### Goal of the exercise
Can you reproduce every line of the material below, word for word and in the same order, with nothing changed or left out?

### Provided records

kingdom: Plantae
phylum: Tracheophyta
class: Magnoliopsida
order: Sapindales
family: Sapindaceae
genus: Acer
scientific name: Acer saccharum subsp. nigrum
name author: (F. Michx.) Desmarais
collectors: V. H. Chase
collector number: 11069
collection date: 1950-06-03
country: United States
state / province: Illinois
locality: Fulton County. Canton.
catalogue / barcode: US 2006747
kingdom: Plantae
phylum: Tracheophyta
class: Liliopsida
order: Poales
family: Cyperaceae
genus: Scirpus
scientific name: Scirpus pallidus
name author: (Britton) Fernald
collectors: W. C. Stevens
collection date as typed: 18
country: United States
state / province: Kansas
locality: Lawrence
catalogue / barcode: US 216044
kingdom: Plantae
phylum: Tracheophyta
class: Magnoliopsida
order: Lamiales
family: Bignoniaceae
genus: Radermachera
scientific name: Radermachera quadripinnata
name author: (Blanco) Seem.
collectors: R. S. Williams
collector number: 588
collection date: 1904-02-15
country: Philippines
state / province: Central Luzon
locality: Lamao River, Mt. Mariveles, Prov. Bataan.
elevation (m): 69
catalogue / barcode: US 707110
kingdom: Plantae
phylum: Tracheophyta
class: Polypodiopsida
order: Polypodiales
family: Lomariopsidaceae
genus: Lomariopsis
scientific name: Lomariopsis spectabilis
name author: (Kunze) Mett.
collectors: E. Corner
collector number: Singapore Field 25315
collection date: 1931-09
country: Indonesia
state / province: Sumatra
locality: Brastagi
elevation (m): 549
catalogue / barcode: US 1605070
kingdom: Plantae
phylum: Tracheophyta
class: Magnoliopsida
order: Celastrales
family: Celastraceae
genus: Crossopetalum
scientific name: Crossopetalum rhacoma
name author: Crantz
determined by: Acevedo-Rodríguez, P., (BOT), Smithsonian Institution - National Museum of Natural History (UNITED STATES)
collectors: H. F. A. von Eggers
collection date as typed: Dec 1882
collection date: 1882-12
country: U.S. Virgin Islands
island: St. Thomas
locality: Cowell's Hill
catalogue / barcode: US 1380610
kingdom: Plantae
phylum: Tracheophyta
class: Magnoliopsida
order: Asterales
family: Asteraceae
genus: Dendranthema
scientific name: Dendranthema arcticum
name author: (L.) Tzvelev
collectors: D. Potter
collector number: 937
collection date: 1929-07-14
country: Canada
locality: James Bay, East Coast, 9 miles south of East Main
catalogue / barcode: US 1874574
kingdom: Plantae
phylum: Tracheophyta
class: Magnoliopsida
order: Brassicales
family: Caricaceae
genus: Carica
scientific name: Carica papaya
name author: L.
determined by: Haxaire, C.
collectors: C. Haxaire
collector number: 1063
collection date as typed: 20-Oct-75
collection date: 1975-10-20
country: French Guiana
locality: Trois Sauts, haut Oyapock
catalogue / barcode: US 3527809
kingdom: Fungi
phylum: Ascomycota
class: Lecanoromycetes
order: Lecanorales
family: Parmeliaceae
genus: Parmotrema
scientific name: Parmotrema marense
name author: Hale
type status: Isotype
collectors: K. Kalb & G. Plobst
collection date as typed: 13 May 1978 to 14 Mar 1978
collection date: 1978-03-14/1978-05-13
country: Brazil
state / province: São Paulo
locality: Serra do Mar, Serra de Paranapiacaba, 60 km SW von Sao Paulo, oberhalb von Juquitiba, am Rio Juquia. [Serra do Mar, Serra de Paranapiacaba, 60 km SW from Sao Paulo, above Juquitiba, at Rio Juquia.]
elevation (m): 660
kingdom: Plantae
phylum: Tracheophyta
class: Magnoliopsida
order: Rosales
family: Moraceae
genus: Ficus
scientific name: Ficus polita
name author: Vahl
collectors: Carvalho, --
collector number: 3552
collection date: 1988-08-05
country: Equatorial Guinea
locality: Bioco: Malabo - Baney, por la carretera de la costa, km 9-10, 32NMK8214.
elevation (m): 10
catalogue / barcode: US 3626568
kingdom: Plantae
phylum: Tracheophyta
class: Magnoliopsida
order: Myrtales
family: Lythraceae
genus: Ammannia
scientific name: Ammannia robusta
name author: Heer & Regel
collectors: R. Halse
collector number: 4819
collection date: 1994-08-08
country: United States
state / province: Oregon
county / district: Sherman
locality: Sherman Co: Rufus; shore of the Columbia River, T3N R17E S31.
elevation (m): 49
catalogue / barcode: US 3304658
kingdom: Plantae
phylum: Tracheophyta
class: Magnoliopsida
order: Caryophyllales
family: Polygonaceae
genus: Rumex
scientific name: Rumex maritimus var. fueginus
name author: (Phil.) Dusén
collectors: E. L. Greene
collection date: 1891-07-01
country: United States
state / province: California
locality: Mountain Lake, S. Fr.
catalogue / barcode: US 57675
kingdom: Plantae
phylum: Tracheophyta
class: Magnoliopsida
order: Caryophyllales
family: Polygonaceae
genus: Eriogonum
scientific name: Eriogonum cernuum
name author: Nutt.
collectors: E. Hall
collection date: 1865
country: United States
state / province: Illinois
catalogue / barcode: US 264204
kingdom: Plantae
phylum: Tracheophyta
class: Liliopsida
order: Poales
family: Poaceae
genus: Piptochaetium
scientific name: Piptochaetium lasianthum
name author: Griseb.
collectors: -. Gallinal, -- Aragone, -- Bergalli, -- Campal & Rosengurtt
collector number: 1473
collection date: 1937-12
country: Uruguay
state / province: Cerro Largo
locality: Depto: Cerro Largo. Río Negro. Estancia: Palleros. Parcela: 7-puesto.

### Exercise result
kingdom: Plantae
phylum: Tracheophyta
class: Magnoliopsida
order: Sapindales
family: Sapindaceae
genus: Acer
scientific name: Acer saccharum subsp. nigrum
name author: (F. Michx.) Desmarais
collectors: V. H. Chase
collector number: 11069
collection date: 1950-06-03
country: United States
state / province: Illinois
locality: Fulton County. Canton.
catalogue / barcode: US 2006747
kingdom: Plantae
phylum: Tracheophyta
class: Liliopsida
order: Poales
family: Cyperaceae
genus: Scirpus
scientific name: Scirpus pallidus
name author: (Britton) Fernald
collectors: W. C. Stevens
collection date as typed: 18
country: United States
state / province: Kansas
locality: Lawrence
catalogue / barcode: US 216044
kingdom: Plantae
phylum: Tracheophyta
class: Magnoliopsida
order: Lamiales
family: Bignoniaceae
genus: Radermachera
scientific name: Radermachera quadripinnata
name author: (Blanco) Seem.
collectors: R. S. Williams
collector number: 588
collection date: 1904-02-15
country: Philippines
state / province: Central Luzon
locality: Lamao River, Mt. Mariveles, Prov. Bataan.
elevation (m): 69
catalogue / barcode: US 707110
kingdom: Plantae
phylum: Tracheophyta
class: Polypodiopsida
order: Polypodiales
family: Lomariopsidaceae
genus: Lomariopsis
scientific name: Lomariopsis spectabilis
name author: (Kunze) Mett.
collectors: E. Corner
collector number: Singapore Field 25315
collection date: 1931-09
country: Indonesia
state / province: Sumatra
locality: Brastagi
elevation (m): 549
catalogue / barcode: US 1605070
kingdom: Plantae
phylum: Tracheophyta
class: Magnoliopsida
order: Celastrales
family: Celastraceae
genus: Crossopetalum
scientific name: Crossopetalum rhacoma
name author: Crantz
determined by: Acevedo-Rodríguez, P., (BOT), Smithsonian Institution - National Museum of Natural History (UNITED STATES)
collectors: H. F. A. von Eggers
collection date as typed: Dec 1882
collection date: 1882-12
country: U.S. Virgin Islands
island: St. Thomas
locality: Cowell's Hill
catalogue / barcode: US 1380610
kingdom: Plantae
phylum: Tracheophyta
class: Magnoliopsida
order: Asterales
family: Asteraceae
genus: Dendranthema
scientific name: Dendranthema arcticum
name author: (L.) Tzvelev
collectors: D. Potter
collector number: 937
collection date: 1929-07-14
country: Canada
locality: James Bay, East Coast, 9 miles south of East Main
catalogue / barcode: US 1874574
kingdom: Plantae
phylum: Tracheophyta
class: Magnoliopsida
order: Brassicales
family: Caricaceae
genus: Carica
scientific name: Carica papaya
name author: L.
determined by: Haxaire, C.
collectors: C. Haxaire
collector number: 1063
collection date as typed: 20-Oct-75
collection date: 1975-10-20
country: French Guiana
locality: Trois Sauts, haut Oyapock
catalogue / barcode: US 3527809
kingdom: Fungi
phylum: Ascomycota
class: Lecanoromycetes
order: Lecanorales
family: Parmeliaceae
genus: Parmotrema
scientific name: Parmotrema marense
name author: Hale
type status: Isotype
collectors: K. Kalb & G. Plobst
collection date as typed: 13 May 1978 to 14 Mar 1978
collection date: 1978-03-14/1978-05-13
country: Brazil
state / province: São Paulo
locality: Serra do Mar, Serra de Paranapiacaba, 60 km SW von Sao Paulo, oberhalb von Juquitiba, am Rio Juquia. [Serra do Mar, Serra de Paranapiacaba, 60 km SW from Sao Paulo, above Juquitiba, at Rio Juquia.]
elevation (m): 660
kingdom: Plantae
phylum: Tracheophyta
class: Magnoliopsida
order: Rosales
family: Moraceae
genus: Ficus
scientific name: Ficus polita
name author: Vahl
collectors: Carvalho, --
collector number: 3552
collection date: 1988-08-05
country: Equatorial Guinea
locality: Bioco: Malabo - Baney, por la carretera de la costa, km 9-10, 32NMK8214.
elevation (m): 10
catalogue / barcode: US 3626568
kingdom: Plantae
phylum: Tracheophyta
class: Magnoliopsida
order: Myrtales
family: Lythraceae
genus: Ammannia
scientific name: Ammannia robusta
name author: Heer & Regel
collectors: R. Halse
collector number: 4819
collection date: 1994-08-08
country: United States
state / province: Oregon
county / district: Sherman
locality: Sherman Co: Rufus; shore of the Columbia River, T3N R17E S31.
elevation (m): 49
catalogue / barcode: US 3304658
kingdom: Plantae
phylum: Tracheophyta
class: Magnoliopsida
order: Caryophyllales
family: Polygonaceae
genus: Rumex
scientific name: Rumex maritimus var. fueginus
name author: (Phil.) Dusén
collectors: E. L. Greene
collection date: 1891-07-01
country: United States
state / province: California
locality: Mountain Lake, S. Fr.
catalogue / barcode: US 57675
kingdom: Plantae
phylum: Tracheophyta
class: Magnoliopsida
order: Caryophyllales
family: Polygonaceae
genus: Eriogonum
scientific name: Eriogonum cernuum
name author: Nutt.
collectors: E. Hall
collection date: 1865
country: United States
state / province: Illinois
catalogue / barcode: US 264204
kingdom: Plantae
phylum: Tracheophyta
class: Liliopsida
order: Poales
family: Poaceae
genus: Piptochaetium
scientific name: Piptochaetium lasianthum
name author: Griseb.
collectors: -. Gallinal, -- Aragone, -- Bergalli, -- Campal & Rosengurtt
collector number: 1473
collection date: 1937-12
country: Uruguay
state / province: Cerro Largo
locality: Depto: Cerro Largo. Río Negro. Estancia: Palleros. Parcela: 7-puesto.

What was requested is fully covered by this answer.